Watching these kids ask of us a future that includes wild wolves, I’m reminded of the venerable author Ursula LeGuin at a recent Seattle reading. When a teen stood up to ask LeGuin, “What is the most important thing your generation can give ours?” LeGuin answered without hesitation, “Hope.”
Does Story feel hopeful about the future of wildlife—especially wolves—in America?
The young woman surprises me with her direct and honest answer. “I’m a pretty cynical person,” she says. “I doubt I’ll ever accomplish anything concrete with Kids4Wolves.” Story pauses and then continues, “There is still so much hatred in rural cultures, and it seems to be passed down through the generations.” She adds with more energy, “But there is progress, especially here in Washington. I see the most hope here with all the stakeholders talking to each other, like with the Wolf Advisory Group.” A recent Kids4Wolves website post notes that Idaho ranks forty-ninth on school spending in the United States and forty-sixth in overall education. “Makes you wonder,” it asks, “if that $400,000 per year from the legislature to be spent exclusively for killing wolves could be better spent on educating Idaho’s kids.”

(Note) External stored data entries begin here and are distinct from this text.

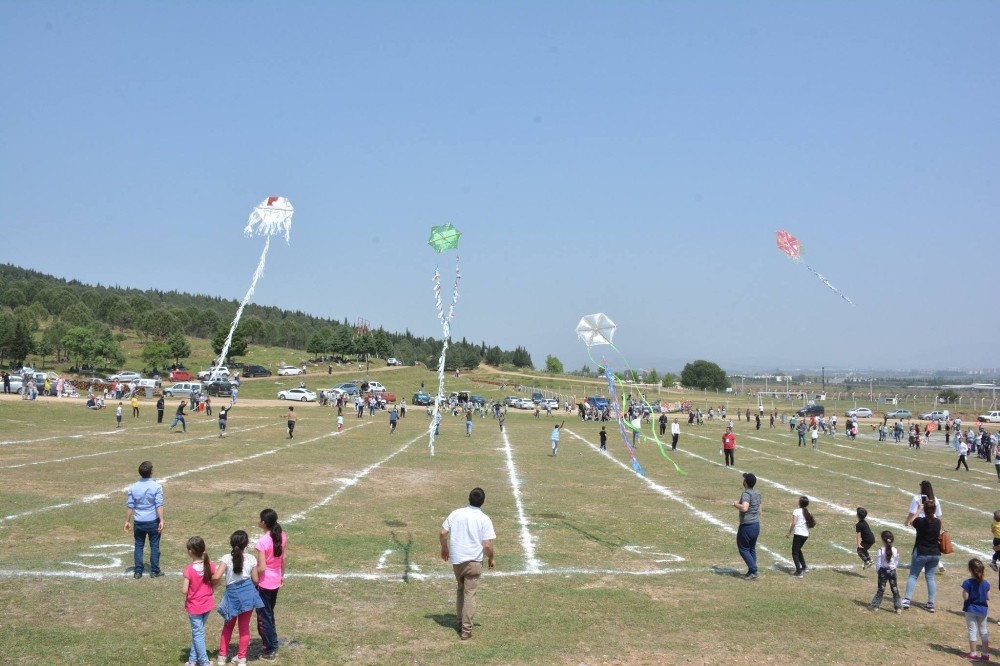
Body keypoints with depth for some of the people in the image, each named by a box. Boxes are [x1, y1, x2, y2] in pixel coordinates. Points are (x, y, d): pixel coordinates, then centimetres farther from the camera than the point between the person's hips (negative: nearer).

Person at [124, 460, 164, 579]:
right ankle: (154, 571, 13)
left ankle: (138, 571, 14)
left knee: (139, 546, 13)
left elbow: (130, 506, 0)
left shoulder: (133, 487, -2)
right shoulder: (156, 486, -11)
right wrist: (161, 521, -14)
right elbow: (159, 505, -15)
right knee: (154, 546, 9)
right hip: (153, 521, -2)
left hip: (139, 521, 2)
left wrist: (127, 521, 8)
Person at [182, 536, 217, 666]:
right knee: (198, 631, 19)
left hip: (194, 606, -4)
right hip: (207, 604, 4)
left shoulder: (189, 569, -22)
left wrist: (184, 589, 0)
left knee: (198, 634, 9)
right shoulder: (210, 565, -9)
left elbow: (185, 590, -21)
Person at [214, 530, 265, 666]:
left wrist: (210, 580, -1)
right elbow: (255, 580, 0)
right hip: (247, 593, 1)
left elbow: (217, 577, -23)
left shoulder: (226, 558, -12)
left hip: (232, 594, -1)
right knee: (244, 626, 13)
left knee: (228, 626, 20)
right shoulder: (251, 559, -6)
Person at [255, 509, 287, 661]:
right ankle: (273, 646, 33)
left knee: (264, 616, 9)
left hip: (264, 583, -7)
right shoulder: (282, 535, -5)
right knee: (269, 613, 24)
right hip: (276, 581, 7)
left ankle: (269, 651, 17)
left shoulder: (262, 542, -25)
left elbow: (261, 568, -24)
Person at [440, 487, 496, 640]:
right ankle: (466, 629, 3)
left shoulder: (456, 513, -1)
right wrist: (491, 559, 6)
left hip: (456, 559, 3)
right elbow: (487, 545, -13)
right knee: (470, 595, 2)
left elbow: (442, 533, 1)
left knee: (460, 589, 23)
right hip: (474, 561, -3)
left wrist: (444, 549, 18)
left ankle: (460, 621, 29)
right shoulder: (485, 519, -9)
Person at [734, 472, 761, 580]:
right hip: (756, 525, 8)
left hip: (747, 526, -8)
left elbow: (744, 508, -35)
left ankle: (754, 571, -3)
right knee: (752, 549, 16)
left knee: (743, 549, 2)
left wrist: (736, 504, -17)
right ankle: (751, 572, 21)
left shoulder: (746, 494, -19)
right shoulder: (757, 494, 9)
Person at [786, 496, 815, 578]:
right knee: (798, 550, 27)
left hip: (798, 534, -7)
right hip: (806, 535, 7)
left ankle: (799, 572, -10)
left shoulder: (796, 511, -8)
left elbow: (793, 523, -14)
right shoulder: (808, 512, 11)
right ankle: (804, 567, 24)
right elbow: (813, 523, 7)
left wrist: (788, 533, -6)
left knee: (795, 552, 0)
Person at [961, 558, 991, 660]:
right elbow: (988, 598, 0)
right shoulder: (986, 583, -5)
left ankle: (973, 654, 10)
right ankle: (985, 654, 20)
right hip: (983, 610, 3)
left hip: (971, 610, -3)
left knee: (972, 630, 6)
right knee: (984, 631, 14)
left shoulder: (968, 582, -18)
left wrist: (963, 593, 2)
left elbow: (965, 597, -17)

It’s a good question. What if these state monies spent on lethal control of wolves were redirected to educating the next generation? Or given to ranchers to fund nonlethal wolf deterrence? The federal delisting of wolves in Idaho and other states through a congressional budget rider set a dangerous precedent for the future of wild animals and for our own children’s’ heritage, and it foreshadowed the now-repeated attempts to gut the popular Endangered Species Act by a Congress overrun by the Tea Party’s trigger-itch for budget cuts.